Merkezi dolduran ve dönüştüren siyaset

MURAT GÜZEL /[email protected]
16.02.2013

Taşkın, ‘AKP Devri’nde Türkiye’deki sağ ve İslâmcı gelenek içinde bu siyasal partinin özgünlüğü meselesini tartışırken, bir yandan da İslâmcılık düşüncesinin geçirdiği dönüşüme odaklanıyor.


Merkezi dolduran ve dönüştüren siyaset


AK Parti muhafazakâr demokrat bir siyasal proje ile girdiği arenada bir dönemi geride bıraktı. Bu süre içerisinde yapılan üç genel seçimden -her defasında oyunu artırarak- galip çıktı. İktidarına karşı yöneltilen anti-demokratik müdahale girişimlerinden kurtulmuş ve hatta bunları yargılayabilir pozisyona geçmiş olması, AK Parti yönetici kadrolarının özgüvenini de pekiştirdi.
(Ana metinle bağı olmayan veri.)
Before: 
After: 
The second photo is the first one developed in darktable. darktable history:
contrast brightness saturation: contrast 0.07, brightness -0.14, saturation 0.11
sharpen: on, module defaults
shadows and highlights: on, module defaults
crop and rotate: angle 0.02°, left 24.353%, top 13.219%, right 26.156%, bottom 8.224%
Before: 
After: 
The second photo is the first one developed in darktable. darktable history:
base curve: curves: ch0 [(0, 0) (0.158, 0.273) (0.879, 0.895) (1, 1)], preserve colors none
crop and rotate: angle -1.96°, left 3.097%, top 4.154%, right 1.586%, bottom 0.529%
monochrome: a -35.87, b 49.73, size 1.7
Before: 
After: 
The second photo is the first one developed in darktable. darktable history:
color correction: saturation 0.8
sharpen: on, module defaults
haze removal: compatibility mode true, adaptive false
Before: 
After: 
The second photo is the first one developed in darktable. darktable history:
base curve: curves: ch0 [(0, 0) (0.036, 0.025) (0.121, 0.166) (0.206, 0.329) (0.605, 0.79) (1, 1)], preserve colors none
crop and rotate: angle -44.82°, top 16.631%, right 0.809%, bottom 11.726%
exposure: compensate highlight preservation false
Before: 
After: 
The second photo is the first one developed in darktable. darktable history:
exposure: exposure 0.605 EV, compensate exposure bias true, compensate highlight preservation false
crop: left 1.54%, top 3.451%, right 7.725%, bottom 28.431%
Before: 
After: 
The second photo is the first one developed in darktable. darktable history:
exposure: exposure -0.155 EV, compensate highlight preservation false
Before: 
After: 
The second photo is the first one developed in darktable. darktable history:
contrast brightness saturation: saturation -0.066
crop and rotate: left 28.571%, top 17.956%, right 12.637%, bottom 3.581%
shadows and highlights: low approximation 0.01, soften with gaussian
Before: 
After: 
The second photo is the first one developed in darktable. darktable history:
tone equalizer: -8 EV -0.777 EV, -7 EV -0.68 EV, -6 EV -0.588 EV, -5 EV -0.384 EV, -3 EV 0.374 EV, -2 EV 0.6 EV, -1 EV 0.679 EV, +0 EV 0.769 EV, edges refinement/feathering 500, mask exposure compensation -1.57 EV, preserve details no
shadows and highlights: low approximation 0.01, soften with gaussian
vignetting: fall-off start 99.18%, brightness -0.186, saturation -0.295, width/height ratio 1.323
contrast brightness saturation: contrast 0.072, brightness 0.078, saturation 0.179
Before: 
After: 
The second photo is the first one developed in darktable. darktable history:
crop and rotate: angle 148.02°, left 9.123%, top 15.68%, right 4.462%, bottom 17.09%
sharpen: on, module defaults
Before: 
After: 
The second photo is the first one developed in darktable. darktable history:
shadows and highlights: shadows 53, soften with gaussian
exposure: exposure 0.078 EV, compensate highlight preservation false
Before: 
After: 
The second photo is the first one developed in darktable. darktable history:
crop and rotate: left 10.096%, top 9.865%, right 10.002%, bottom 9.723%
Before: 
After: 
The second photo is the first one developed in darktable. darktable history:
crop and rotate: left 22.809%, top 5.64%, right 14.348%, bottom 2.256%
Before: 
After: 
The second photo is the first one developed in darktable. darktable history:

İktidar dönemi boyunca bırakın kendisine yönelmiş muhalefetin güçlenmesini, kendi siyasal geleneğinin sınırlarının dışındaki sağ siyaseti ve dolayısıyla merkez sağı handiyse kendisinden ibaret kıldı AK Parti.



Partinin, siyaseti nasıl algıladığını, nasıl uyguladığını ve gerçekte ne derece başarılı olduğunu değerlendirebilmek için, Türkiye’deki siyaset geleneğini de analiz çerçevesine dahil etmek gerekiyor. Tabii, bu noktada “sağ”, “muhafazakârlık”, “siyaset” vb. kavramların da bu proje içinde girdikleri etkileşim ve dönüşümleri kaçırmamak analiz çerçevesinin gücünü artırmaya yarayacaktır.

Yüksel Taşkın, AKP Devri’nde bir araya getirilen yazılarında Türkiye’deki sağ ve İslâmcı gelenek içinde bu siyasal partinin özgünlüğü meselesini tartışırken, bir yandan da İslâmcılık düşüncesinin geçirdiği dönüşüme odaklanıyor. Milli Görüş çizgisinden neo-liberal bir sağ muhafazakâr partiye giden yolculuğun geçtiği aşamaları, partinin kendi gelenek ve tarihiyle, “küresel durum”a verdiği yanıtlar arasındaki gerilimler üzerinden anlamaya çalışıyor. Taşkın’ın kitabında ihmal ettiği nokta ise tam da burada ortaya çıkıyor: Değişen ve dönüşenin sadece İslamcılık ve Milli Görüş çizgisi olduğu kanısı hâkim kitap boyunca. Bu ise kitaptaki analizlerinin geçerliliğini nihai kertede kuşkuyla karşılamaya da imkân sunuyor.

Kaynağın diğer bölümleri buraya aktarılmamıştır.